▸ TRAVAIL DEMANDÉ:
1. Dans l'extrait sur le G-Wagen, en quelle année Mercedes s'associe-t-elle avec Steyr-Daimler-Puch ?
2. Dans l'extrait sur le G-Wagen, résumez sous forme de liste le paragraphe qui commence par « Le moins que l'on puisse écrire », sans perdre ses faits principaux.

Avec ses prix astronomiques, ses puissances démentielles et son châssis dépassé, le G-Wagen d’ancienne génération compte parmi les engins les plus insensés de ce début de siècle. Le plus drôle est qu’il s’agissait à l’origine d’un engin extrêmement rationnel, pensé par un constructeur aussi sérieux que Mercedes-Benz. Que s’est-il passé ?
Par Laurent Berreterot
Le moins que l’on puisse écrire est que les véhicules tout-terrain allemands de l’immédiat après-guerre n’ont rien de futile. Apparu en 1948, le premier Mercedes Unimog tient plutôt du tracteur routier, un peu à l’image du futur Cournil auvergnat. Quant à la Kübelwagen (ou « voiture bassine ») issue de la Coccinelle, il faut faire un effort d’imagination pour faire abstraction de sa finalité militaire, tout comme avec les DKW Munga et Volkswagen Iltis. Ce n’est qu’en 1969 que Mercedes-Benz projette une sorte de Land Rover teuton, mais là encore, à destination avant tout martiale. A l’initiative du projet, nous trouvons rien de moins que le Shah d’Iran. C’est alors un bon client de l’industrie militaire (il cherche à faire de l’ancienne Perse une grande puissance) et un gros actionnaire de la maison-mère de Mercedes, Daimler-Benz. Il commande l’étude d’un 4×4 léger avec, à la clé, un contrat mirifique de 20 000 véhicules. Sans grande expérience dans le domaine, Mercedes s’associe en 1971 avec le spécialiste autrichien des véhicules tout-terrain, Steyr-Daimler-Puch, bien connu pour ses tracteurs, son 4×4 léger Haflinger ou ses camions 4×4 et 6×6 Pinzgauer.

▸ DONNÉES PRÉSENTÉES:
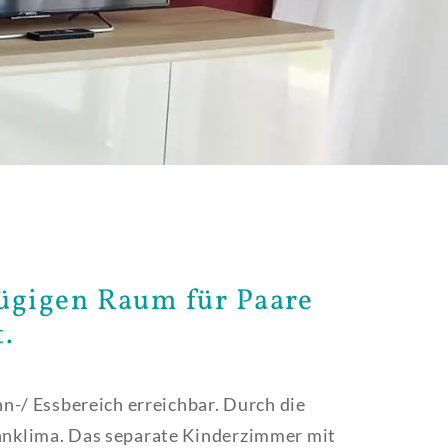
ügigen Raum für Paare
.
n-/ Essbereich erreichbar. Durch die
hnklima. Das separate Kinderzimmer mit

---

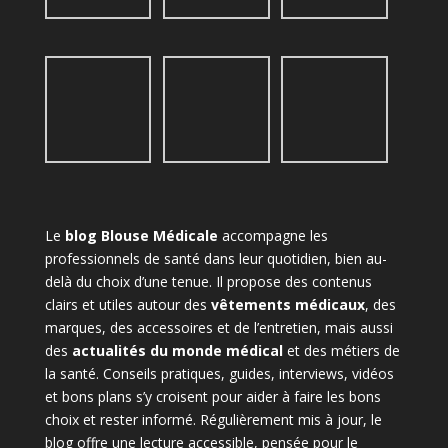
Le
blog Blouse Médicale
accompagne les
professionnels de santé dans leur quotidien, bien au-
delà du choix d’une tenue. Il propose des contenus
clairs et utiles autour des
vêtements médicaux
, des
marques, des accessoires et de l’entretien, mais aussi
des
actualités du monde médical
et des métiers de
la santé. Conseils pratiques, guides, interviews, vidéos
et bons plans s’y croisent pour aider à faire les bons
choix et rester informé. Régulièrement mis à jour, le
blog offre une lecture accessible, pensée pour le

▸ SOLUTIONS PROPOSÉES:
1. En 1971.

2.
- Les tout-terrain allemands de l'immédiat après-guerre sont utilitaires : l'Unimog de 1948 tient du tracteur routier, tandis que la Kübelwagen, les DKW Munga et Volkswagen Iltis ont une finalité militaire.
- En 1969, Mercedes-Benz projette une sorte de Land Rover allemand, destiné avant tout à l'armée.
- Le projet est lancé par le Shah d'Iran, client de l'industrie militaire et gros actionnaire de Daimler-Benz, qui commande l'étude d'un 4×4 léger avec un contrat de 20 000 véhicules.
- Peu expérimentée dans ce domaine, Mercedes s'associe en 1971 avec l'autrichien Steyr-Daimler-Puch, connu pour ses tracteurs, son Haflinger et ses camions Pinzgauer.